• Wheel Inspection

  • General discussion about railroad operations, related facilities, maps, and other resources.
General discussion about railroad operations, related facilities, maps, and other resources.

Moderator: Robert Paniagua

  by ButchInAlaska
I have just started my apprenticeship in Fairbanks,Alaska for a Carman. I am working on my lessons and I have a confusing question. I am wondering if "Wheel Skid" and "Wheel Sliding" are the same thing or if there is a difference. If anyone could help me or point me in the direction to find the answer I would appreciate it. Thanks.

  by Aji-tater
Butch, the term "wheel sliding" I'm familiar with - failing to release a handbrake, a retainer left up, or air brakes which are not acting right, can cause wheels to slide causing flat spots. "Wheel skid" **could** be used to describe that condition or it could be something different (a skate, maybe?) - it's a new one on me.

You will find different parts of the country use different terms for things so maybe someone else has used that term. Try asking your instructor or some old timers there. When you get an answer, please post here so we can learn too. Good luck with your new job.

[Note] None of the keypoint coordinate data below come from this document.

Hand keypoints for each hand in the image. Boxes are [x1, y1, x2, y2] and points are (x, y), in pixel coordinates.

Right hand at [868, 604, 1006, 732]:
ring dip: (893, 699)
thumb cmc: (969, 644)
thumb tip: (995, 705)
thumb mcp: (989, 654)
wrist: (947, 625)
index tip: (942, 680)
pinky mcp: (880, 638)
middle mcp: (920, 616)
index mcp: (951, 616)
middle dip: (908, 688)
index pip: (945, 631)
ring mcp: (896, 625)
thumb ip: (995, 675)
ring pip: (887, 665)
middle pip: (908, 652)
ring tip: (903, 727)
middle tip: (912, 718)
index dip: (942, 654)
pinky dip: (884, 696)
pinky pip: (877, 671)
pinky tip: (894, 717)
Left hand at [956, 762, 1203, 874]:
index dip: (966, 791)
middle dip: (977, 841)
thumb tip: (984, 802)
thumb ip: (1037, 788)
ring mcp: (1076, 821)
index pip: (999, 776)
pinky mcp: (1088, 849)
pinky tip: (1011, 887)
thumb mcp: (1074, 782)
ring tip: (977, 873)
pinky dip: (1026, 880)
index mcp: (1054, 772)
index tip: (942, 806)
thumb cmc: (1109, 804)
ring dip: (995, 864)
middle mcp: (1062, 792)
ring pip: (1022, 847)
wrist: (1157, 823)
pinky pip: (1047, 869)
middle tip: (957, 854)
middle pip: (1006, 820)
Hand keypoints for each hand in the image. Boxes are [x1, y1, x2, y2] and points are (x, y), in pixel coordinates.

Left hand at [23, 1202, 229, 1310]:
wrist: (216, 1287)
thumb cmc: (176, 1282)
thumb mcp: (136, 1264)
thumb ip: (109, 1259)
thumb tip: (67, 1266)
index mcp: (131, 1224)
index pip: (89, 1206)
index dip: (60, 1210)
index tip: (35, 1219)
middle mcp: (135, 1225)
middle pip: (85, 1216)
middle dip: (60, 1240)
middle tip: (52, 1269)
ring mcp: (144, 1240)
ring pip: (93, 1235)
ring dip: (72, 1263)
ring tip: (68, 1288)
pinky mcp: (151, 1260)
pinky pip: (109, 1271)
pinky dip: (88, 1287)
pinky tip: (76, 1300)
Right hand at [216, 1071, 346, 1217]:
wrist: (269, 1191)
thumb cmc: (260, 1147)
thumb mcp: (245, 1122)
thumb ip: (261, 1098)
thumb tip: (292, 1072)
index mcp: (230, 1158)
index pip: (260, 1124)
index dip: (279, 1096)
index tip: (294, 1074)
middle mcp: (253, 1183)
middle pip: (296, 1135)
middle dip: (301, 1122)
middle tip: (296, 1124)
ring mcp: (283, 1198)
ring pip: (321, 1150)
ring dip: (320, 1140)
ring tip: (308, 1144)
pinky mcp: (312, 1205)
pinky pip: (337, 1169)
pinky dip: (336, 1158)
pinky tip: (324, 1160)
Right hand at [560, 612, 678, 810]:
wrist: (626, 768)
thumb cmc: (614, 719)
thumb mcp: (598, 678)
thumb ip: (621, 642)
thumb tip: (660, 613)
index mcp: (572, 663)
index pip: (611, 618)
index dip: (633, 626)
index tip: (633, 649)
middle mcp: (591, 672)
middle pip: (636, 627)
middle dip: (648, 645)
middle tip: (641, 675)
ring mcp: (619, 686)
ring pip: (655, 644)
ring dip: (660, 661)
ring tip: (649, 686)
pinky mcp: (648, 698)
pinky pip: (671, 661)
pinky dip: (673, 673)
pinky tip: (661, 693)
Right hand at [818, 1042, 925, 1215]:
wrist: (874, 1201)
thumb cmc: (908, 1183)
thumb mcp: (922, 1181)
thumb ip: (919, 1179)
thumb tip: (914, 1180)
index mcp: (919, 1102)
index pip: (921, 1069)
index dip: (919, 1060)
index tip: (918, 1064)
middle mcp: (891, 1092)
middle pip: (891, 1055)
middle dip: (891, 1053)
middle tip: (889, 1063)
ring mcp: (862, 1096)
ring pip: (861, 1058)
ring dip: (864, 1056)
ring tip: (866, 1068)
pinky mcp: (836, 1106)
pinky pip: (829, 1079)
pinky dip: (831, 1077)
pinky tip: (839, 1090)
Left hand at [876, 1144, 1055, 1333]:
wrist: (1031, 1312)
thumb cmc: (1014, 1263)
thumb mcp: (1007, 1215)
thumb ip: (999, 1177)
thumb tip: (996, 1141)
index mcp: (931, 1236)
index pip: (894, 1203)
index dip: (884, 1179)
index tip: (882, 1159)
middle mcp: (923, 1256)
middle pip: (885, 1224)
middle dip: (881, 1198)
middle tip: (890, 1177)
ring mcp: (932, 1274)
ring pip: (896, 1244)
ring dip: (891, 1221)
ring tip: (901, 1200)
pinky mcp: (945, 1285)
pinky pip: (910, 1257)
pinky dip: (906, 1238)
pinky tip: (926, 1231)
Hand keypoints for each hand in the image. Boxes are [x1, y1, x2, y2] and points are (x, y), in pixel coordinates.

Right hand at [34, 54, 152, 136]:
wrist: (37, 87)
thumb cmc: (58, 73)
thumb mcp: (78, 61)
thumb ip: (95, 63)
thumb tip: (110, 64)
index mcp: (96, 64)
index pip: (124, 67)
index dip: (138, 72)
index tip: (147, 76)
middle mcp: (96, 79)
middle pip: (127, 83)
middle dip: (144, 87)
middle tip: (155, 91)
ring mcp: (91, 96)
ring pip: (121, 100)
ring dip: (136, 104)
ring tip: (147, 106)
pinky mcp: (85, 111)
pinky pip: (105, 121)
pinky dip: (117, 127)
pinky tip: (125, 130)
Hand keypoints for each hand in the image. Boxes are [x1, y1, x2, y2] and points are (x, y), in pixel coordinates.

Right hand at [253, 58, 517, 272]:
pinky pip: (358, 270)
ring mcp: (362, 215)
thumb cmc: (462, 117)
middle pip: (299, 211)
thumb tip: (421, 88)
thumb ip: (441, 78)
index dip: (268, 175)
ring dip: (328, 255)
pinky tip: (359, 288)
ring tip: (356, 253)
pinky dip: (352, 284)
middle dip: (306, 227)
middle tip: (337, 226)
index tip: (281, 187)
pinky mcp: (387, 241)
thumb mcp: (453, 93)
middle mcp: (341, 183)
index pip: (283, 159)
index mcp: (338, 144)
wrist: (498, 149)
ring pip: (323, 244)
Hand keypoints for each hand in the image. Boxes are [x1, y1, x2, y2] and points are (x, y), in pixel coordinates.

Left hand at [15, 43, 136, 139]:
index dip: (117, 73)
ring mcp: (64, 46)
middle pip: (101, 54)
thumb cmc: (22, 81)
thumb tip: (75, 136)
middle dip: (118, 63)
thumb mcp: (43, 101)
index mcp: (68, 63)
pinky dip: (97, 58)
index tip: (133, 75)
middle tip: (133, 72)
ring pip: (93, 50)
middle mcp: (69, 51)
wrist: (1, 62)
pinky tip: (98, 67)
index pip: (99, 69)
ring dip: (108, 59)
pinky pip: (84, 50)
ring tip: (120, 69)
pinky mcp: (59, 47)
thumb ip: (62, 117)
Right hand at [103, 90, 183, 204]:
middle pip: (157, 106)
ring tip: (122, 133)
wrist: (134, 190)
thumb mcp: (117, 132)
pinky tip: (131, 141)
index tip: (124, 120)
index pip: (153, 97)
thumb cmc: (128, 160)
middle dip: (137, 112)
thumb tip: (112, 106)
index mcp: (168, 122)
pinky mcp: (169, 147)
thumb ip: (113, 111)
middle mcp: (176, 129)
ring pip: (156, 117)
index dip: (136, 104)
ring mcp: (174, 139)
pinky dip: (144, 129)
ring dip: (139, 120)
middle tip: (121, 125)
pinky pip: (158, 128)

I was wondering if "skid", was the term used for the lateral motion of the tread, as it moves "sideways" across the railhead, in a curve? I don't have my books here, in the motel, but the trucks do many things, besides holding the wheels. They torsion, flex, twist and will also skew. These are extreme, in extreme curvature. The wheels don't run straight, in a curve, if they did, they would climb over the outside rail. Those wheels, while rolling, are also constantly shifting to the inside of the rail, as the wheel climbs up, off the tread, and onto the radius of the flange. I am wondering, if this constant movement, back onto the tread, is a skid? Easily seen, at very low speed, on a tight curve, it actually produces loud "popping" sounds, as it slides from the radius, back onto the tread. The other thought, was a wheel, that slowly slides, while still moving. A car moving at 20 mph, might have a dragging brake, that "skids" the wheel, at perhaps ony 8-10 mph, really a series of mini slides, and the result is built up material, on the tread, from the metal melting, being moved up, onto the tread, then cooled again. A sliding wheel, is just that. A wheel NOT rolling, and sliding along, usually burning a flat spot, with lost material being deposited on the railhead, not the wheel. Been many years, since I worked as a car knocker, and thankfully, I have forgotten most of the stuff, I learned. Probably created more questions for you, than answers, but I tried............ :P

"Old-Timers"? I thought you WAS an old-timer, Aji................... :P

  by Aji-tater
Some days it sure FEELS like it, LOL. I'm generally in great health but sometimes I ache in places I didn't know I had 20 years ago. :-)
  by ButchInAlaska
I appeciate your guys help. This is all new to me. The question in my lesson pertained to "improper use of a hand brake". I guess maybe the term "skid" was just another way of saying the wheel was sliding. I'll go and ask some of the guys at work to make sure. I really do appreciate the input. Maybe someday when I'm an Oldtimer I can do the same for someone else. I'll let you know what they say.